# Install gutter apron or D style drip edge on existing roof?



## Slyfox (Jun 13, 2008)

A roofs eaves can be properly flashed using gutter apron, eave flashing, drip edge and nothing but a proper overhang of the roofing material, depending on what type of environment you live in.

So the first question would be, is a gutter apron needed in your area.

In my area of Ohio, installing gutter apron or eave flashing simply is not needed and you can see this when speaking to other roofers in my area because the majority of them think drip edge is eave flashing.


The difficulty of installing gutter apron compared to drip edge or eave flashing is minimal, so it will cost a few dollars more 'labor wise' but not a major increase.


----------



## sophie10 (Oct 23, 2010)

Thank you for your reply, Slyfox.

We live in North Carolina where there are torrential rain storms from the tropics every year. Snowfalls are usually limited to a few inches at most, but there are occasional heavy snows (over 20 inches ten and, I think, twelve years ago). 

One thing I like about gutter apron is that it's big enough to drop down into the gutter the whole length of a gutter run, even at the end where there is the most pitch. 

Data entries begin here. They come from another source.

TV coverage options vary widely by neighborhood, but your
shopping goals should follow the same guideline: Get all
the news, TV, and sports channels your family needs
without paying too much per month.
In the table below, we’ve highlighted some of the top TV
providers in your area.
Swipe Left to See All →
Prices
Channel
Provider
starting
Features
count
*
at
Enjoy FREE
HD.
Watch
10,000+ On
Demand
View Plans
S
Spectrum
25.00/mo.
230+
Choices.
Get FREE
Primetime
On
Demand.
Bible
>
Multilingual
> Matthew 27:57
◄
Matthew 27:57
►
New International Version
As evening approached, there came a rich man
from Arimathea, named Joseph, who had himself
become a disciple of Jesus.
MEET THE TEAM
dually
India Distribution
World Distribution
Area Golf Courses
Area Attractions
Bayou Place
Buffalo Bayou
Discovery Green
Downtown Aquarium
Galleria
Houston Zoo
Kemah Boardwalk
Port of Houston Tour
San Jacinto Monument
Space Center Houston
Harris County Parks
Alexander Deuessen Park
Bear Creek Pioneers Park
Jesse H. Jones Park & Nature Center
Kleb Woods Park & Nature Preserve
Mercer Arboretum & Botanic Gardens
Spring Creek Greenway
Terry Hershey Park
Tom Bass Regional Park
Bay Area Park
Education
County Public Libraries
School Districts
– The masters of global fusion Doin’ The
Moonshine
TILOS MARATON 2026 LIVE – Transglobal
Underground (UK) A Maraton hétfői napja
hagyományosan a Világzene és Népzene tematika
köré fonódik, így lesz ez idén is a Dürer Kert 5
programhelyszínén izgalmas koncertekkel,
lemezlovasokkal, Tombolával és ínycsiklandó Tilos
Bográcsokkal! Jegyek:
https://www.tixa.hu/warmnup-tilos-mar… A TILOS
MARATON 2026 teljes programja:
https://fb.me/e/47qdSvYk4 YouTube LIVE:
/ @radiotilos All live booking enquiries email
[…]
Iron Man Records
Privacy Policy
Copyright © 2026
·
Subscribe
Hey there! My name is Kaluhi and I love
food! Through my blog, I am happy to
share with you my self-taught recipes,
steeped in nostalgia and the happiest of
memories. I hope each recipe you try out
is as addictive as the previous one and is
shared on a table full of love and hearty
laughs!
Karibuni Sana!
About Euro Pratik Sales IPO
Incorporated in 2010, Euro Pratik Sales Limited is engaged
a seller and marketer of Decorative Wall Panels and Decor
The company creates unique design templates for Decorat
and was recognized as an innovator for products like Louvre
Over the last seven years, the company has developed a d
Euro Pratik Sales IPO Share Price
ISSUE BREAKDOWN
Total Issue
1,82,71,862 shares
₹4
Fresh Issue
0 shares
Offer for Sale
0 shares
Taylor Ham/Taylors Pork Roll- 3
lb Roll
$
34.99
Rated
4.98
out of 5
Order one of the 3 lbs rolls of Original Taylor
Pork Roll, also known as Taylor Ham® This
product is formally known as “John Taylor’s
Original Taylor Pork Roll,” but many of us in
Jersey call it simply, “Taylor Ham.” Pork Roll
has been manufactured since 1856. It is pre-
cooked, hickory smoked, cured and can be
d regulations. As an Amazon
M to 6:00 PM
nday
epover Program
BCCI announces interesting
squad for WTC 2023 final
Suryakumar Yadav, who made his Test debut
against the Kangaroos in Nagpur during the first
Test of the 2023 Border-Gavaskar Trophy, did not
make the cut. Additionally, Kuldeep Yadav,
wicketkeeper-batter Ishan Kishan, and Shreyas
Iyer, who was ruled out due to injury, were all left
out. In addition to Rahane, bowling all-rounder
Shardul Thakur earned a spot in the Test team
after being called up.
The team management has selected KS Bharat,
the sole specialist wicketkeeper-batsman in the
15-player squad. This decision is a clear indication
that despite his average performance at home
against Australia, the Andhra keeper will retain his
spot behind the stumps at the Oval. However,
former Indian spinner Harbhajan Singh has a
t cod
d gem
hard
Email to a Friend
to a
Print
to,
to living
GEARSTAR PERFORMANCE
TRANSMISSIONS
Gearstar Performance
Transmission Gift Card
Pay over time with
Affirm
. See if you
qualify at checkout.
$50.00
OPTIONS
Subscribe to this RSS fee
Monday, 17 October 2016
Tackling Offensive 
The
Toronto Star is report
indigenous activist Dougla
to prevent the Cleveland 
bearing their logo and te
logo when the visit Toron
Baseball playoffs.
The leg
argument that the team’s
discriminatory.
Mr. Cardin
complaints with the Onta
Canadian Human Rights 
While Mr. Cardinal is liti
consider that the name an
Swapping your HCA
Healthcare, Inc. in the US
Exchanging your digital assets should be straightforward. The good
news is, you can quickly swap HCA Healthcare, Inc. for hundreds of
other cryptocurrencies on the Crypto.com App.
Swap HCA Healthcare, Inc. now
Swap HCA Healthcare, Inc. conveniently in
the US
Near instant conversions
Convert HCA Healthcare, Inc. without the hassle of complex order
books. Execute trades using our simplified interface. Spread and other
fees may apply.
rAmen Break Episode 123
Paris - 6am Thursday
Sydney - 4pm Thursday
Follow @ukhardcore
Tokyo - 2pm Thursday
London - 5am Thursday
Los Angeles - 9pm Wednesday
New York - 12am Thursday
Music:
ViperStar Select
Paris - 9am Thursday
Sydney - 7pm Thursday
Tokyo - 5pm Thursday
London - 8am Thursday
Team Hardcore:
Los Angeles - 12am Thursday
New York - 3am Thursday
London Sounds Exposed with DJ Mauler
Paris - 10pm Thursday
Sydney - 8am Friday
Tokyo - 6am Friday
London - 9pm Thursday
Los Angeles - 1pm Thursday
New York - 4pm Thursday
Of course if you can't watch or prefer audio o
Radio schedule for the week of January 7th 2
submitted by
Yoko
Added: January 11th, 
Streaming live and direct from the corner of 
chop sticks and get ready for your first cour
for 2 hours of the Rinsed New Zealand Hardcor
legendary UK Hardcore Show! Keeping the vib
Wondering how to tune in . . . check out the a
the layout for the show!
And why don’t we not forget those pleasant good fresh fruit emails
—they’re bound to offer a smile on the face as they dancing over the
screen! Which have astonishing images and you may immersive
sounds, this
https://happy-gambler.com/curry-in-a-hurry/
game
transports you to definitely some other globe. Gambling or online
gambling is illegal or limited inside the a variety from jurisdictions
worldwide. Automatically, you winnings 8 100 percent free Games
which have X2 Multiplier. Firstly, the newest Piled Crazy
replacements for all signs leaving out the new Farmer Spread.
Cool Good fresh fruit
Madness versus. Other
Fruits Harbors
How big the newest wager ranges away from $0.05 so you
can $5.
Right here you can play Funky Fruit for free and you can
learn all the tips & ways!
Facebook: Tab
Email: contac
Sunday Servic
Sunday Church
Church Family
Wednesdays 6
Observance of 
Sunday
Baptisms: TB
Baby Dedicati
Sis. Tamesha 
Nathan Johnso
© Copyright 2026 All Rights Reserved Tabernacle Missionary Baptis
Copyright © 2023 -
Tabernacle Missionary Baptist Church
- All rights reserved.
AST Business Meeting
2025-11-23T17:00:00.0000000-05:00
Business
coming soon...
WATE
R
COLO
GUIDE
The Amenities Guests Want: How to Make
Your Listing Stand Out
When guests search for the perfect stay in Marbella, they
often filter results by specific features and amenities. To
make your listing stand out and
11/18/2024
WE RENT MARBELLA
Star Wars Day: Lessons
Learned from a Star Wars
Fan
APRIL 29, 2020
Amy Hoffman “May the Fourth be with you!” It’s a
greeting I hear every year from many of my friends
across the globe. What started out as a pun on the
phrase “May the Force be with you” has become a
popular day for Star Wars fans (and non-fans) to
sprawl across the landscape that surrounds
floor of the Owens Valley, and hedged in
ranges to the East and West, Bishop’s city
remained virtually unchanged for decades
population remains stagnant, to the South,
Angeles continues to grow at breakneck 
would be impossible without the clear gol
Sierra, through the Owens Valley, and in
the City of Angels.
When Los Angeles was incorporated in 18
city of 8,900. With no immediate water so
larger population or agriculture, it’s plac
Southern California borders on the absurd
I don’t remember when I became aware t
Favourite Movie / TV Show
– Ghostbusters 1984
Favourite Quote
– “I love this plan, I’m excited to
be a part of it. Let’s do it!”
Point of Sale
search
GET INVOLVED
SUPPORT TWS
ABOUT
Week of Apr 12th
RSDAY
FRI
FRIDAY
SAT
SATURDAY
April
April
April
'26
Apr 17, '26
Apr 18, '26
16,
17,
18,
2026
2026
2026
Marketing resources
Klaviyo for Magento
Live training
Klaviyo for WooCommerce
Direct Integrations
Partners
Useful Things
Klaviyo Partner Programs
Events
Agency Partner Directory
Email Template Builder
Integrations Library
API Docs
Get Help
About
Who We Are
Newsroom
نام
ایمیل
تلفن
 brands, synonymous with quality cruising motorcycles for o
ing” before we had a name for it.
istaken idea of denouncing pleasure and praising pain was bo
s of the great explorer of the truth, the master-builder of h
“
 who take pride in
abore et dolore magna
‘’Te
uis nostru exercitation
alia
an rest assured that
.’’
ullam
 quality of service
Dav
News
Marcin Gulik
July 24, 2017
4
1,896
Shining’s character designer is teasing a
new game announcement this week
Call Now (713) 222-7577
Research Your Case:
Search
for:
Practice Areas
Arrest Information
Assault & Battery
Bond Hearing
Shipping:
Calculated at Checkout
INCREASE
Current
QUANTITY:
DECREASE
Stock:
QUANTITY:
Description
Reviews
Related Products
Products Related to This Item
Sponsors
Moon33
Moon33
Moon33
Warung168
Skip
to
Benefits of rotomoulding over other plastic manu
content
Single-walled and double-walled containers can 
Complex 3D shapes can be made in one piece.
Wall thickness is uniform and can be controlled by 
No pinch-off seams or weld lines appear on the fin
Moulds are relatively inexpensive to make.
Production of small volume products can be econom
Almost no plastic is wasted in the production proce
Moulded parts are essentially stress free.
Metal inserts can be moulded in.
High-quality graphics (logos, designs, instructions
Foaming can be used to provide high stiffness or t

But because gutter apron also extends farther up the roof than drip edge, I was concerned that the disruption to the shingles would be more extreme and, consequently, their strength might be compromised more by the installation of gutter apron than by the installation of drip edge. Do you think there is any reason to worry about that?

Thanks.


----------



## Slyfox (Jun 13, 2008)

sophie10 said:


> Thank you for your reply, Slyfox.
> 
> We live in North Carolina where there are torrential rain storms from the tropics every year. Snowfalls are usually limited to a few inches at most, but there are occasional heavy snows (over 20 inches ten and, I think, twelve years ago).
> 
> ...


Installing the gutter apron will require removal of the first course and starter strip, so there is no more of a danger as far as damging the existing shingles, just more time consuming.


----------



## sophie10 (Oct 23, 2010)

Thanks for the information, Slyfox.


----------



## markore (Feb 2, 2013)

Slyfox said:


> A roofs eaves can be properly flashed using gutter apron, eave flashing, drip edge and nothing but a proper overhang of the roofing material, depending on what type of environment you live in.


What do you mean by eave flashing? I posted a pdf with edging profiles in this discussion here which also discusses gables and when and where to use the different types of profiles: http://www.roofingtalk.com/f6/drip-edge-333/
Another discussion here: http://www.contractortalk.com/f15/drip-edge-55897/index4/#post3259330


----------



## jmon (Nov 5, 2012)

Thread is over 5 years old. I'm sure the op has it figured out by now. However, the discussions you linked to are informative.


----------